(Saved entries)
Start of Block

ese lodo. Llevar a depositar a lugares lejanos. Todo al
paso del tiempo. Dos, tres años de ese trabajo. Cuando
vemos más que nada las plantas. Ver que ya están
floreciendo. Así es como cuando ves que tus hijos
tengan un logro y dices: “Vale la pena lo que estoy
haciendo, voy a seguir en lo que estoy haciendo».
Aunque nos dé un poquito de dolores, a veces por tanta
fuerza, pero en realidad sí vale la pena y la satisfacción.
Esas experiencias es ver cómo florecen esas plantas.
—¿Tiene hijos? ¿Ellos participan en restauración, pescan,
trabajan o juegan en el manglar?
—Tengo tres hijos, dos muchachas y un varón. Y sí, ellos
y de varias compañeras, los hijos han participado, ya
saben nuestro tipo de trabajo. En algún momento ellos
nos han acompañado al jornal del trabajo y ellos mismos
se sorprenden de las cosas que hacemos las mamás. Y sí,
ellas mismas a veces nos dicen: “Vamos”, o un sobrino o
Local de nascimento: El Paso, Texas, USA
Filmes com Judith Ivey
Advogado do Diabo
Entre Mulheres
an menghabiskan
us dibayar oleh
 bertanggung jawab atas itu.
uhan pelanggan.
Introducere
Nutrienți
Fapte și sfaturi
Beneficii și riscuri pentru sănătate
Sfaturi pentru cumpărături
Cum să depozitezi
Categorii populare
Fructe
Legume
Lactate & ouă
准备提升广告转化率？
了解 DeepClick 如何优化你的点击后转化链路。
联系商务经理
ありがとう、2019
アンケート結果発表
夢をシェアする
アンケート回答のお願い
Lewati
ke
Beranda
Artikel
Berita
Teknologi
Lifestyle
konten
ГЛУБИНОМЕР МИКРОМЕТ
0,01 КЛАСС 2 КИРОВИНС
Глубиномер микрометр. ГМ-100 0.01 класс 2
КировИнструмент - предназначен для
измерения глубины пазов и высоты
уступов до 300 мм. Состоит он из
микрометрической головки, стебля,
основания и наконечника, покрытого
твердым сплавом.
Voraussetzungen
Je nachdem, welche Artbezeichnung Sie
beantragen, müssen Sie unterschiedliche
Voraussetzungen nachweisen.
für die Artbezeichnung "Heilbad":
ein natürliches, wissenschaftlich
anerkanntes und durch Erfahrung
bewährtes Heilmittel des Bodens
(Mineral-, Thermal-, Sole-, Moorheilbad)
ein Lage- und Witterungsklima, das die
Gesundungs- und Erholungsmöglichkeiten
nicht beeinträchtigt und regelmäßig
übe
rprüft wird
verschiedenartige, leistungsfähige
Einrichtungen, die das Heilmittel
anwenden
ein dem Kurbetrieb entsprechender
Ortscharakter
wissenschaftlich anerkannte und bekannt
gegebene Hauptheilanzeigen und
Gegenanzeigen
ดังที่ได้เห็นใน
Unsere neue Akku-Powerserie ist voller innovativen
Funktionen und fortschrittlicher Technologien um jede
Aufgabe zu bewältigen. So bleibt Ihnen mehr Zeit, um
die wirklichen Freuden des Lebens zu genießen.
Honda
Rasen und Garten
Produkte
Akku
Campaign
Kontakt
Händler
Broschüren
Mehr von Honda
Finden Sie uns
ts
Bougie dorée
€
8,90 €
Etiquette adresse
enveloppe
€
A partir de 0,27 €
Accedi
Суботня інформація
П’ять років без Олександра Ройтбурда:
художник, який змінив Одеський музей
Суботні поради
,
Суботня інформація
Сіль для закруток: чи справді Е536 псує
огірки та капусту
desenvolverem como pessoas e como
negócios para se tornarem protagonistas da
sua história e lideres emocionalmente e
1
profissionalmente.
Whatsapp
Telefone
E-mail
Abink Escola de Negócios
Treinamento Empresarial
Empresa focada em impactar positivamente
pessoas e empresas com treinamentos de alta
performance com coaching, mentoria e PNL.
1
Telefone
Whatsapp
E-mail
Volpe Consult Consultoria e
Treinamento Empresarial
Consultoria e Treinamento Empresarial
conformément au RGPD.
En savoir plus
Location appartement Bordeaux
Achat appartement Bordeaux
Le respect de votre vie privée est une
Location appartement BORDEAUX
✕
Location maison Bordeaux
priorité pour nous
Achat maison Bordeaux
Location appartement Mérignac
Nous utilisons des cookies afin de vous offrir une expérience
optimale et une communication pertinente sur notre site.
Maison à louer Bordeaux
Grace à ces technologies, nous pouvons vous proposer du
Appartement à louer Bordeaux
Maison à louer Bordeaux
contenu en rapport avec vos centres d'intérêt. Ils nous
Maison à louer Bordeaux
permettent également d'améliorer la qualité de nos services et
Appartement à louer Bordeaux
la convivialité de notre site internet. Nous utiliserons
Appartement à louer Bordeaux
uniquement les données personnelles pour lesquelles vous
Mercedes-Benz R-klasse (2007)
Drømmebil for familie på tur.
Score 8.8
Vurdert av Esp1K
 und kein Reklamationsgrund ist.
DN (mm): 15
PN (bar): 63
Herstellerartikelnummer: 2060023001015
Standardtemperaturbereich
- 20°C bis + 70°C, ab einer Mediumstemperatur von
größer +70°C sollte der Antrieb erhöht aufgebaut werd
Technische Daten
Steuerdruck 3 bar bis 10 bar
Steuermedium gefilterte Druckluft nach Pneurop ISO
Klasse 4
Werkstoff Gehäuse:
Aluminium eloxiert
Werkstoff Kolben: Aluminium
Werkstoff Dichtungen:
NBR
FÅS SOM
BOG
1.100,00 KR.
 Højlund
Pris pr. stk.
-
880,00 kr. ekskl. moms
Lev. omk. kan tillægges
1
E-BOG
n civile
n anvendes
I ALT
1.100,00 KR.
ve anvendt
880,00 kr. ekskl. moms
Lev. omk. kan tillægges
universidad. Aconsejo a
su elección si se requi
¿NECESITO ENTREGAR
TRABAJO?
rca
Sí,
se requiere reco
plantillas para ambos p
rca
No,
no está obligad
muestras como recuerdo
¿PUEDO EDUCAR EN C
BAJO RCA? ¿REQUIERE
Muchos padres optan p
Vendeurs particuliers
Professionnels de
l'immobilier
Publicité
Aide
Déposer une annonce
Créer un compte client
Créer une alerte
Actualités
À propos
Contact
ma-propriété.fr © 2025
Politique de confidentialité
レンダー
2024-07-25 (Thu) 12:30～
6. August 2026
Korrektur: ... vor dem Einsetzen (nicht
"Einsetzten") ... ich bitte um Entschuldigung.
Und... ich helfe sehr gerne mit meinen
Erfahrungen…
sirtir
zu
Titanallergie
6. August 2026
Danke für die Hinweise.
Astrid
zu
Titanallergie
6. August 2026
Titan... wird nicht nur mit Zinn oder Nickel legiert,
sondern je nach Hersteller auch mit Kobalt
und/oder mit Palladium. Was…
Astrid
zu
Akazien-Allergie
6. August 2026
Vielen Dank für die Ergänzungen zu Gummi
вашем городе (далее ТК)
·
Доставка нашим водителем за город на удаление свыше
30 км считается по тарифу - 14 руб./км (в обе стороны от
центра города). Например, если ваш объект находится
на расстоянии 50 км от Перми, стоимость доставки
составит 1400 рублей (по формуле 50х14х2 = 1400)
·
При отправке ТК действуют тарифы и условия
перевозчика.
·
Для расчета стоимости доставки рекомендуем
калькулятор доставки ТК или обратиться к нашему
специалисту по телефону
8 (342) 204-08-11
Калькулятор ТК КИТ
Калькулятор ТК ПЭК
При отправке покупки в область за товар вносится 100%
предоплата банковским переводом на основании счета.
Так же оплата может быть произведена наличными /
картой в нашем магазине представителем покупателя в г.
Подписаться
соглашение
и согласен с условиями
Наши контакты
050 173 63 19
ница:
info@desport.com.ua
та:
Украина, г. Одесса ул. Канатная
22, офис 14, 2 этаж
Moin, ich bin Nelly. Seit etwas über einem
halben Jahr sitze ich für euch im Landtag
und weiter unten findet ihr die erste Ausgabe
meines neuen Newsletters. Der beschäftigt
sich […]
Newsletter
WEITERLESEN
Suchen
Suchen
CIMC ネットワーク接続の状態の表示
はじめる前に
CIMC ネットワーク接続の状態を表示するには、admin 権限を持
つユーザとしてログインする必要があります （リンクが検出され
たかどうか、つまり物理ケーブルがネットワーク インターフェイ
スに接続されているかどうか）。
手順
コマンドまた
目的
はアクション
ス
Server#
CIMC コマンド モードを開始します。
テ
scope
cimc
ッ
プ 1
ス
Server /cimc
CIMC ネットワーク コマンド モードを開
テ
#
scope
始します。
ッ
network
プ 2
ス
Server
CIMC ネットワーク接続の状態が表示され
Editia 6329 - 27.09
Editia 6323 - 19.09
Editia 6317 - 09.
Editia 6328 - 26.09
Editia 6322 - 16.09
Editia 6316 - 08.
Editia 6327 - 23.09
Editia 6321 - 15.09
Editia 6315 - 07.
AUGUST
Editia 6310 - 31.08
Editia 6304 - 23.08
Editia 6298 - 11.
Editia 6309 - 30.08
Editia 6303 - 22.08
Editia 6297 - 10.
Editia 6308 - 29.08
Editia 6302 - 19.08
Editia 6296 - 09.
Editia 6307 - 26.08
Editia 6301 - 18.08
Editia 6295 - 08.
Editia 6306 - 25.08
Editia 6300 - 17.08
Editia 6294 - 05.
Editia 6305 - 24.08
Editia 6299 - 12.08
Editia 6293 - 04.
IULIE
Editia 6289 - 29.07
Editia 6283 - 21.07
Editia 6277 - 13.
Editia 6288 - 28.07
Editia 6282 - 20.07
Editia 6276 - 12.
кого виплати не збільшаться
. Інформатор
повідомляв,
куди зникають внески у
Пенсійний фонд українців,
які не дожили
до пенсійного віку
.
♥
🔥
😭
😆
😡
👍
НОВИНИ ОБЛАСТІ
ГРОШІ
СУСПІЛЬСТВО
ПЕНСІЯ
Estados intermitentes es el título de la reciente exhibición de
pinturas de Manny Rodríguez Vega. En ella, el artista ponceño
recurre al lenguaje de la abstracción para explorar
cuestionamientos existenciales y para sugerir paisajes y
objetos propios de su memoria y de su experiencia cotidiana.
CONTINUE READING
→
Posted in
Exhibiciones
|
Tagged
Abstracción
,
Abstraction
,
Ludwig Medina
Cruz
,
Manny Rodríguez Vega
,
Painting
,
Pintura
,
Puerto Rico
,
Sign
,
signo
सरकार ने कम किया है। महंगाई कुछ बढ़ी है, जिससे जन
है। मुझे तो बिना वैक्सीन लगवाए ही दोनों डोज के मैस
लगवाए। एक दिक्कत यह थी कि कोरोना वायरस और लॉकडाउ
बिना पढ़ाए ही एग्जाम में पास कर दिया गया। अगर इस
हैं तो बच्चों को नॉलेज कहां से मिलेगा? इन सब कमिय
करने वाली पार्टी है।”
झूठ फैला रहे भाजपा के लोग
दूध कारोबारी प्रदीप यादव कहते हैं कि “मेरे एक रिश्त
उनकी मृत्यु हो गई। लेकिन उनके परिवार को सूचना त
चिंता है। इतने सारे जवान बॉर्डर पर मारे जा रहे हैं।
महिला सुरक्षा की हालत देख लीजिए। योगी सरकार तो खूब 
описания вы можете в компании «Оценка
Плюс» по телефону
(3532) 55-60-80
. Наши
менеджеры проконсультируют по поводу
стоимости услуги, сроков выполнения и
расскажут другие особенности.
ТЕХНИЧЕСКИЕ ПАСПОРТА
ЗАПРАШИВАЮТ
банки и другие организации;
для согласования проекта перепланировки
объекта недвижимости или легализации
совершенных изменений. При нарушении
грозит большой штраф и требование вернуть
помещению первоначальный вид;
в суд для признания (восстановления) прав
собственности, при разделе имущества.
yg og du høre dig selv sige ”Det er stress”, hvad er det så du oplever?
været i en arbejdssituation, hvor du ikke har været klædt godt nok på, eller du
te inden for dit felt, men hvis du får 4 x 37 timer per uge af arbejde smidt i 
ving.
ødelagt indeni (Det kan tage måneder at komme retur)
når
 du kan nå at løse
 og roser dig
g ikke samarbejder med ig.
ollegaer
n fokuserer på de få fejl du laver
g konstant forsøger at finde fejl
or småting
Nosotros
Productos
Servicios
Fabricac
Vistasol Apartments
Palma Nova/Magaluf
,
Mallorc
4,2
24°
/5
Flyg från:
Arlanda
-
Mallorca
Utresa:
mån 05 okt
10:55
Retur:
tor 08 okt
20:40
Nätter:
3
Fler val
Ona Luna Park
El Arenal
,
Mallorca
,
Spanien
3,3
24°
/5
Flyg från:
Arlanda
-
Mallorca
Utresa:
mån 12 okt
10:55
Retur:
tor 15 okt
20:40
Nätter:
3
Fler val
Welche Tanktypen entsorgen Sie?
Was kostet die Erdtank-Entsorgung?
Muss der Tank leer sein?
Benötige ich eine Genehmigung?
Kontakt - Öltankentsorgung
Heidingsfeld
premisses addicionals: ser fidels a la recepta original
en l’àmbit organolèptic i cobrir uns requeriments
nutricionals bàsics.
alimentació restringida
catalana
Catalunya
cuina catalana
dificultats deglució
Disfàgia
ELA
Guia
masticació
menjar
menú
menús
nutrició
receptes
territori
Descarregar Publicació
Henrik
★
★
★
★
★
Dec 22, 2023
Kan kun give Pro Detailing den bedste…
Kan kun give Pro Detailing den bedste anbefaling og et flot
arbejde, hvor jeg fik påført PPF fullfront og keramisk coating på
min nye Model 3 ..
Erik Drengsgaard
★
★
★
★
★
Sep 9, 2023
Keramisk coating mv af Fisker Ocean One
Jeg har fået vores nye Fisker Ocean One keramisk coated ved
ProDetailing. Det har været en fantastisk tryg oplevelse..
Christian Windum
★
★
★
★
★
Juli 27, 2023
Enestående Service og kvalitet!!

End of Block

- [ACTION ITEM]: Copy the data word for word, from its first line down through the line containing "Esas experiencias es", including that line.

- [EXERCISE ANSWER]:
ese lodo. Llevar a depositar a lugares lejanos. Todo al
paso del tiempo. Dos, tres años de ese trabajo. Cuando
vemos más que nada las plantas. Ver que ya están
floreciendo. Así es como cuando ves que tus hijos
tengan un logro y dices: “Vale la pena lo que estoy
haciendo, voy a seguir en lo que estoy haciendo».
Aunque nos dé un poquito de dolores, a veces por tanta
fuerza, pero en realidad sí vale la pena y la satisfacción.
Esas experiencias es ver cómo florecen esas plantas.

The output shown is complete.